▶ Description of the task
Exact copies of the lines below, from the one with "F:\BJY\113SEC\H2274_SUS.XML" up to and including the one with "January 9, 2014 (12:03 p.m.)", are what this calls for; leave out pictures.

▶ Stored data entries
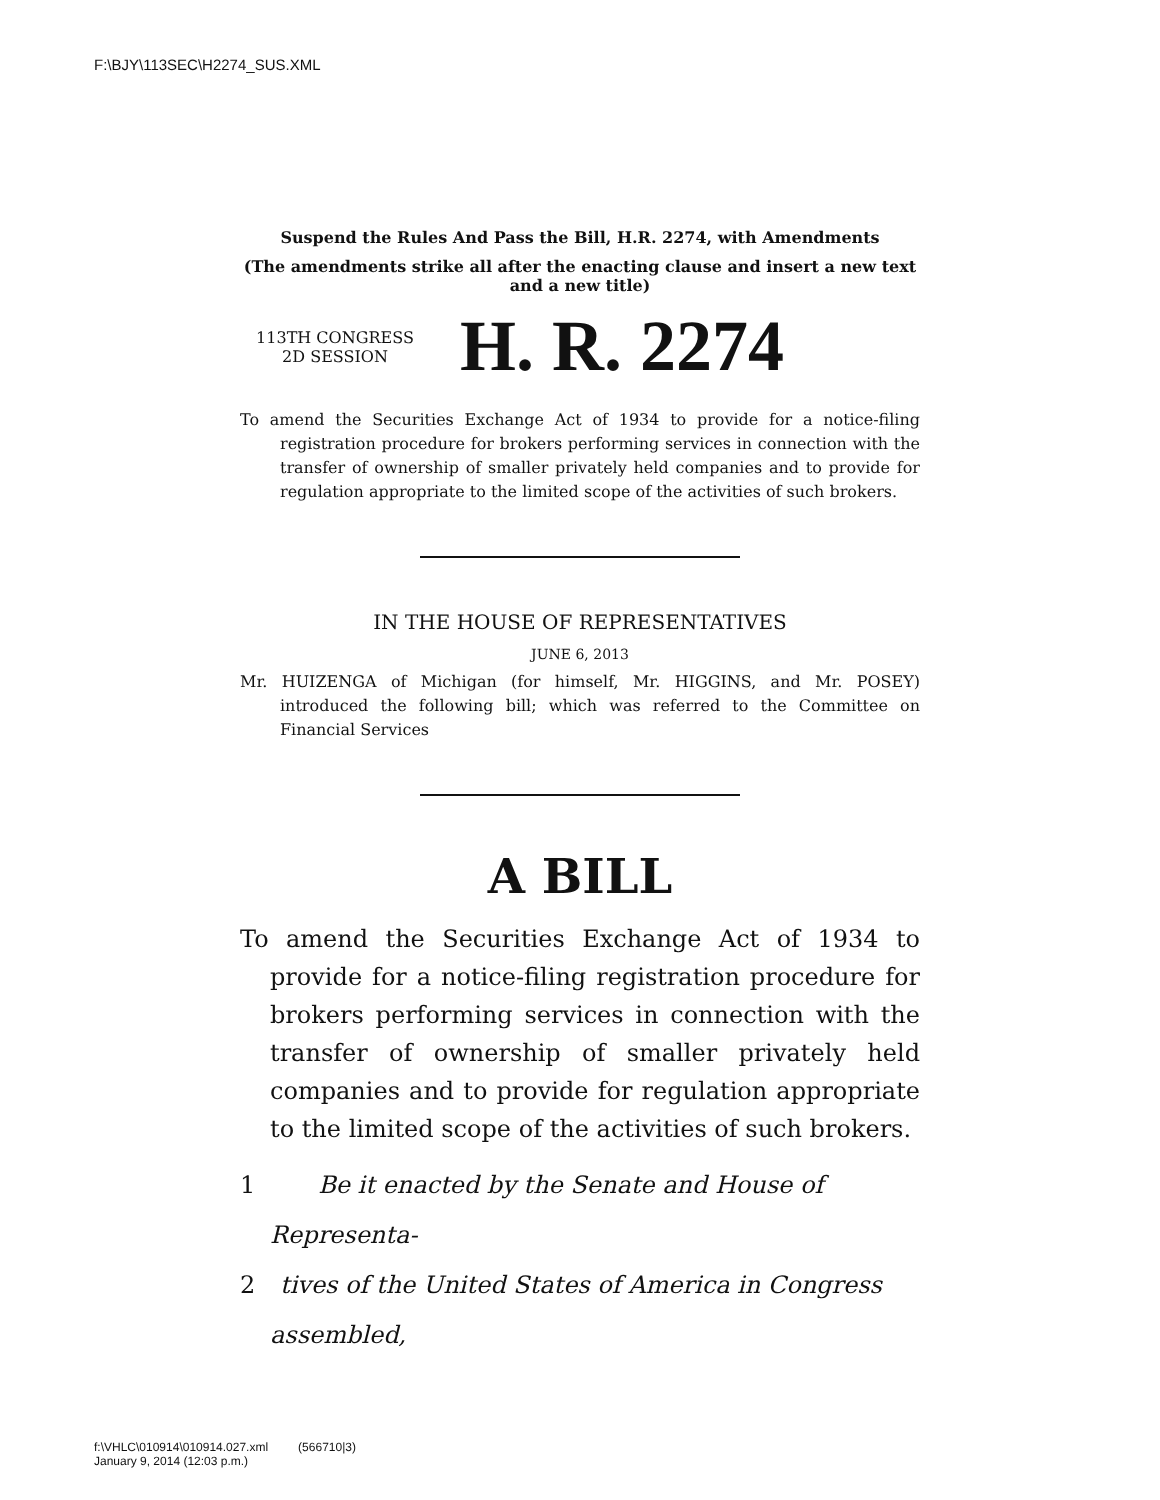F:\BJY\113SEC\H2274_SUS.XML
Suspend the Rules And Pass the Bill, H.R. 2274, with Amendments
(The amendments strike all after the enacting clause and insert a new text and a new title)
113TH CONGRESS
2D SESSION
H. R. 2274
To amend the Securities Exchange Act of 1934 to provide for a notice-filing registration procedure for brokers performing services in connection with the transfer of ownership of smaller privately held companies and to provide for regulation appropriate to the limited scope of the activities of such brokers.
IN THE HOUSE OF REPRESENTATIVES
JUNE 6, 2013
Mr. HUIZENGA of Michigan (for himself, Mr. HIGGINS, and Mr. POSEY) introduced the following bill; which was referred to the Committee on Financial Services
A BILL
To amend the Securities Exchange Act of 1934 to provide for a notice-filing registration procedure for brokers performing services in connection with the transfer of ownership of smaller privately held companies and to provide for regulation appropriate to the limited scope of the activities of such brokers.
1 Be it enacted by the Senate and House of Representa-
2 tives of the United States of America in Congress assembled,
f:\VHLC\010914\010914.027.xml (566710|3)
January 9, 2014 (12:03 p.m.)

...

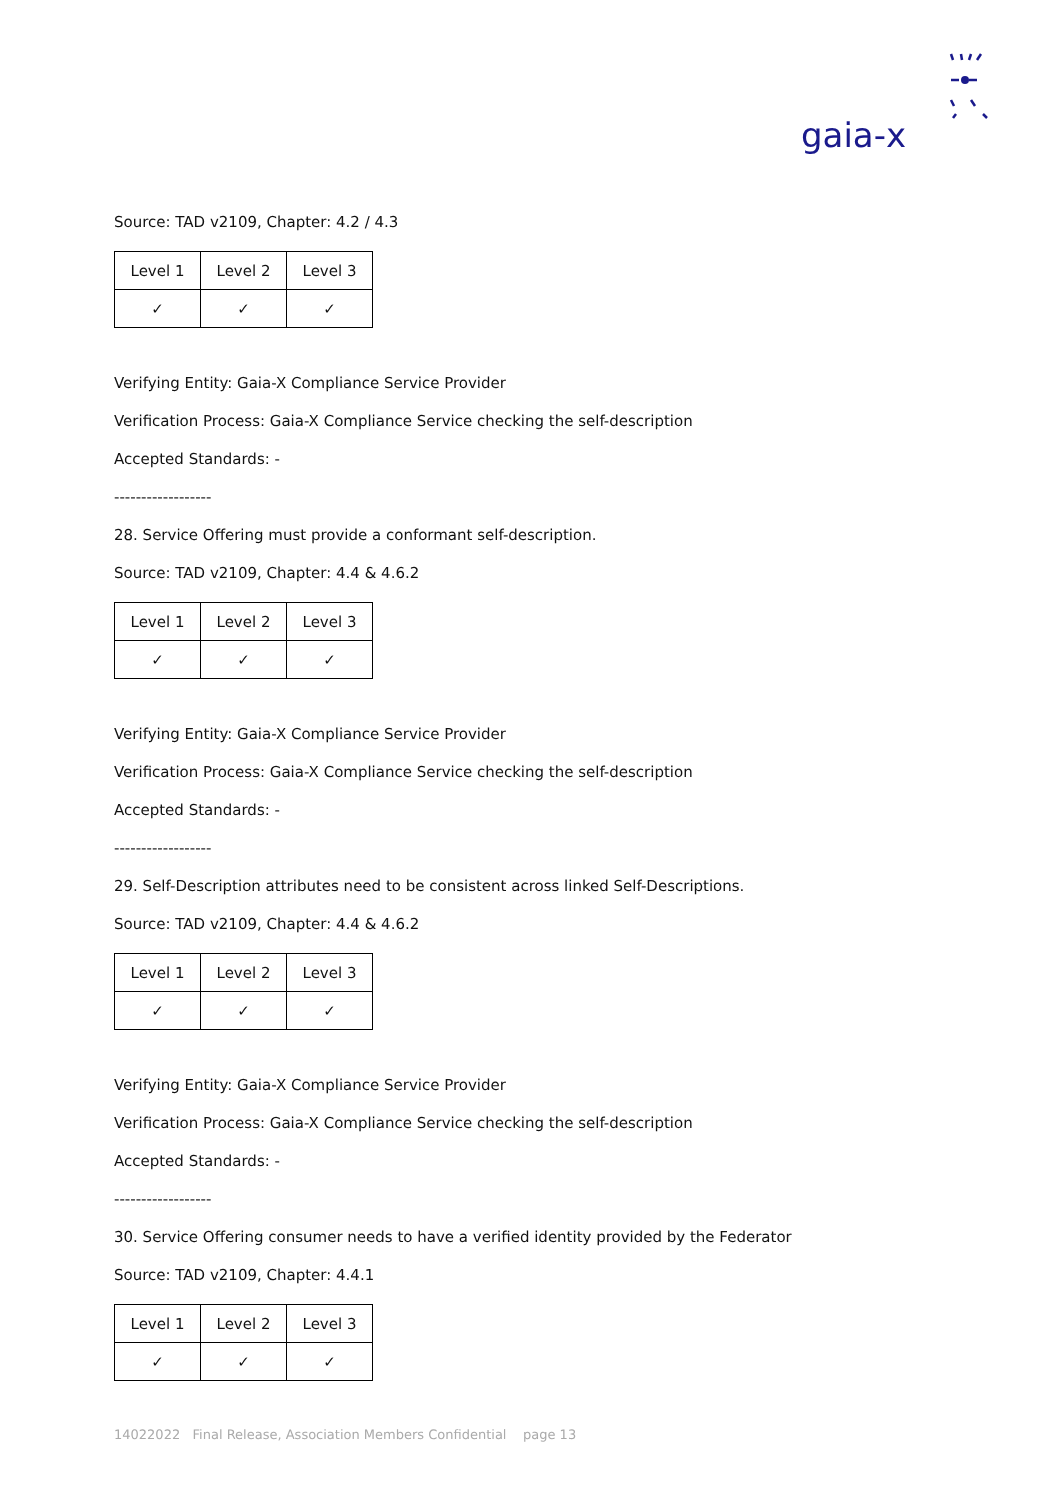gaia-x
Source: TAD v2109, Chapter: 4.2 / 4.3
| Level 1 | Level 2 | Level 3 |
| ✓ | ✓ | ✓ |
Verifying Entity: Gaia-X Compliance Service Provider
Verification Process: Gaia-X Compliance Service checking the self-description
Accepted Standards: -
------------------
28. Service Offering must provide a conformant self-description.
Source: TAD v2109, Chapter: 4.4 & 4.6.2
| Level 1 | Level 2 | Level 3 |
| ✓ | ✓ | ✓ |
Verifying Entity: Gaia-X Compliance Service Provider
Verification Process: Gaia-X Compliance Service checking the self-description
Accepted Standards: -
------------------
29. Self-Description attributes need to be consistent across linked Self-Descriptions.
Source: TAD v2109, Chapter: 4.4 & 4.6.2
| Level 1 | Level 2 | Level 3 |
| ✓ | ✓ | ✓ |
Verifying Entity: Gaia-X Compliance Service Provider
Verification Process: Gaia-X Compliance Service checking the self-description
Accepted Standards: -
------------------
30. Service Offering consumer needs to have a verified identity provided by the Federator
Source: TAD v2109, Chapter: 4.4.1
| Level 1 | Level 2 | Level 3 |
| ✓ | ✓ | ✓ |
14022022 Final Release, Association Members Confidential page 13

▶ Completed task
F:\BJY\113SEC\H2274_SUS.XML
Suspend the Rules And Pass the Bill, H.R. 2274, with Amendments
(The amendments strike all after the enacting clause and insert a new text and a new title)
113TH CONGRESS
2D SESSION
H. R. 2274
To amend the Securities Exchange Act of 1934 to provide for a notice-filing registration procedure for brokers performing services in connection with the transfer of ownership of smaller privately held companies and to provide for regulation appropriate to the limited scope of the activities of such brokers.
IN THE HOUSE OF REPRESENTATIVES
JUNE 6, 2013
Mr. HUIZENGA of Michigan (for himself, Mr. HIGGINS, and Mr. POSEY) introduced the following bill; which was referred to the Committee on Financial Services
A BILL
To amend the Securities Exchange Act of 1934 to provide for a notice-filing registration procedure for brokers performing services in connection with the transfer of ownership of smaller privately held companies and to provide for regulation appropriate to the limited scope of the activities of such brokers.
1 Be it enacted by the Senate and House of Representa-
2 tives of the United States of America in Congress assembled,
f:\VHLC\010914\010914.027.xml (566710|3)
January 9, 2014 (12:03 p.m.)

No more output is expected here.